## What you will do
Output a verbatim copy of the data, cut off after the line that contains "settings (see below)".

*** Begin section ***

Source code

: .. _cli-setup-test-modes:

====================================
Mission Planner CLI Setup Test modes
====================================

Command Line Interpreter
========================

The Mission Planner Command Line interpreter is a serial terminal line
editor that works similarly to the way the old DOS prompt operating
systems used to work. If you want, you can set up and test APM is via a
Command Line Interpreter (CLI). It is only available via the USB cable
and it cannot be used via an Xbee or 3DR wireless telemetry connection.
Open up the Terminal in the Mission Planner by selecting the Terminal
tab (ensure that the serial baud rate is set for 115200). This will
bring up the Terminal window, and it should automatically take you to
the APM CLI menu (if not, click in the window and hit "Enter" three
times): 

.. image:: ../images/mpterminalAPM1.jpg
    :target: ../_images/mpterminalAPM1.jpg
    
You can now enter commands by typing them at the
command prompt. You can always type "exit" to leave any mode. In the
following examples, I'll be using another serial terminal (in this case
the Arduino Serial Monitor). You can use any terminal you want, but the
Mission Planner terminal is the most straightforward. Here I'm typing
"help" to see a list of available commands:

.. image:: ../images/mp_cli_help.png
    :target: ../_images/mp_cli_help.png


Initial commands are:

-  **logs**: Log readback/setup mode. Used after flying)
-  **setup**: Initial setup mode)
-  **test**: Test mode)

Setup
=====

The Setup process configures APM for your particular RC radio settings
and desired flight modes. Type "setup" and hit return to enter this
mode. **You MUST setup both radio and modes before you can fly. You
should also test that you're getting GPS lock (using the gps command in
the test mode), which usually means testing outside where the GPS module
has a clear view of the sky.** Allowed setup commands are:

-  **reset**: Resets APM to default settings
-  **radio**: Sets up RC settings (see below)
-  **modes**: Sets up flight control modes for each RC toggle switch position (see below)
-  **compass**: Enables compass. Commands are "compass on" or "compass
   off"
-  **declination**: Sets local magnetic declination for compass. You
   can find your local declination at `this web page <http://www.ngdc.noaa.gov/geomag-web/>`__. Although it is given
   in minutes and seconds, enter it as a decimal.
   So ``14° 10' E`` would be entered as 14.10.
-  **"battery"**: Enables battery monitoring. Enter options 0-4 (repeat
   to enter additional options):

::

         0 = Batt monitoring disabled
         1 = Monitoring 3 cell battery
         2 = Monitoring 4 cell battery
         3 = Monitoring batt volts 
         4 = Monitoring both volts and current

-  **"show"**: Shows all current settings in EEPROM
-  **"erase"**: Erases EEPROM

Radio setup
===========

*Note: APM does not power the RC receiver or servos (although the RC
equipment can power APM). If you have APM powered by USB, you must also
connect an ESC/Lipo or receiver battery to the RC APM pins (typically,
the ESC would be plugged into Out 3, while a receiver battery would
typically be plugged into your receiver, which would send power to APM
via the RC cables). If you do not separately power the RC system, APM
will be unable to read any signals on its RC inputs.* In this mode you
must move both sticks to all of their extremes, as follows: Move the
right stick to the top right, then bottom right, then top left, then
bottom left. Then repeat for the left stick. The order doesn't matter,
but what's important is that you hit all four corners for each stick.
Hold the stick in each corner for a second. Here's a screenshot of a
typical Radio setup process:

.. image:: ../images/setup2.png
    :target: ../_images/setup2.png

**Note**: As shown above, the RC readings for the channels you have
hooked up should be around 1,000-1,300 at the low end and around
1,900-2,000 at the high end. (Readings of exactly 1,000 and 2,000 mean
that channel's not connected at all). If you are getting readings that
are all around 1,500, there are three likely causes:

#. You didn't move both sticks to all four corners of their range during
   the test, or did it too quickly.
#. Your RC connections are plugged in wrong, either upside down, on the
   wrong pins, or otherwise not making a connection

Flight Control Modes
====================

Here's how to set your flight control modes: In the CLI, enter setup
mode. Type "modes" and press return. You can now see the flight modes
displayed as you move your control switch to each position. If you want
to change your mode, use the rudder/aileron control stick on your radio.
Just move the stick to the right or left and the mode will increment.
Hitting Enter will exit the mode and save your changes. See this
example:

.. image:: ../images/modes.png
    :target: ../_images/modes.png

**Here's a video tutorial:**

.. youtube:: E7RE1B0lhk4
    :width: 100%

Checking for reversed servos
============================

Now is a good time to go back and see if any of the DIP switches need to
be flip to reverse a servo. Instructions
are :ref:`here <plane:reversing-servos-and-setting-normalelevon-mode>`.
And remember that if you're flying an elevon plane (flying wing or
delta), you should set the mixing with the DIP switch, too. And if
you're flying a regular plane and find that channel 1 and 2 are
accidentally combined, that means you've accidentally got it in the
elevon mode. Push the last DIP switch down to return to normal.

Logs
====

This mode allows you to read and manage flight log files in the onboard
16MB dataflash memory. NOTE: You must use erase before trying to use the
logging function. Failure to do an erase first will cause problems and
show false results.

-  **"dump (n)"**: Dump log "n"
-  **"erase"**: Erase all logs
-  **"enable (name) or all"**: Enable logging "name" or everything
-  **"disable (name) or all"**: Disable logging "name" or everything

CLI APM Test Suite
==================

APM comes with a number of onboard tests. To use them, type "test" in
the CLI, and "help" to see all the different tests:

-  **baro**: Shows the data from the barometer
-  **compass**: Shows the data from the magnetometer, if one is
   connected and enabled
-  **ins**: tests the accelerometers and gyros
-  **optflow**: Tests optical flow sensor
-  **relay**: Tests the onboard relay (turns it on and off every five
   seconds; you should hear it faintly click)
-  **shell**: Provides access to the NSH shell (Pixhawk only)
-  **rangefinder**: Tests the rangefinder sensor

*** End section ***

## Reply to the exercise
Source code

: .. _cli-setup-test-modes:

====================================
Mission Planner CLI Setup Test modes
====================================

Command Line Interpreter
========================

The Mission Planner Command Line interpreter is a serial terminal line
editor that works similarly to the way the old DOS prompt operating
systems used to work. If you want, you can set up and test APM is via a
Command Line Interpreter (CLI). It is only available via the USB cable
and it cannot be used via an Xbee or 3DR wireless telemetry connection.
Open up the Terminal in the Mission Planner by selecting the Terminal
tab (ensure that the serial baud rate is set for 115200). This will
bring up the Terminal window, and it should automatically take you to
the APM CLI menu (if not, click in the window and hit "Enter" three
times): 

.. image:: ../images/mpterminalAPM1.jpg
    :target: ../_images/mpterminalAPM1.jpg
    
You can now enter commands by typing them at the
command prompt. You can always type "exit" to leave any mode. In the
following examples, I'll be using another serial terminal (in this case
the Arduino Serial Monitor). You can use any terminal you want, but the
Mission Planner terminal is the most straightforward. Here I'm typing
"help" to see a list of available commands:

.. image:: ../images/mp_cli_help.png
    :target: ../_images/mp_cli_help.png


Initial commands are:

-  **logs**: Log readback/setup mode. Used after flying)
-  **setup**: Initial setup mode)
-  **test**: Test mode)

Setup
=====

The Setup process configures APM for your particular RC radio settings
and desired flight modes. Type "setup" and hit return to enter this
mode. **You MUST setup both radio and modes before you can fly. You
should also test that you're getting GPS lock (using the gps command in
the test mode), which usually means testing outside where the GPS module
has a clear view of the sky.** Allowed setup commands are:

-  **reset**: Resets APM to default settings
-  **radio**: Sets up RC settings (see below)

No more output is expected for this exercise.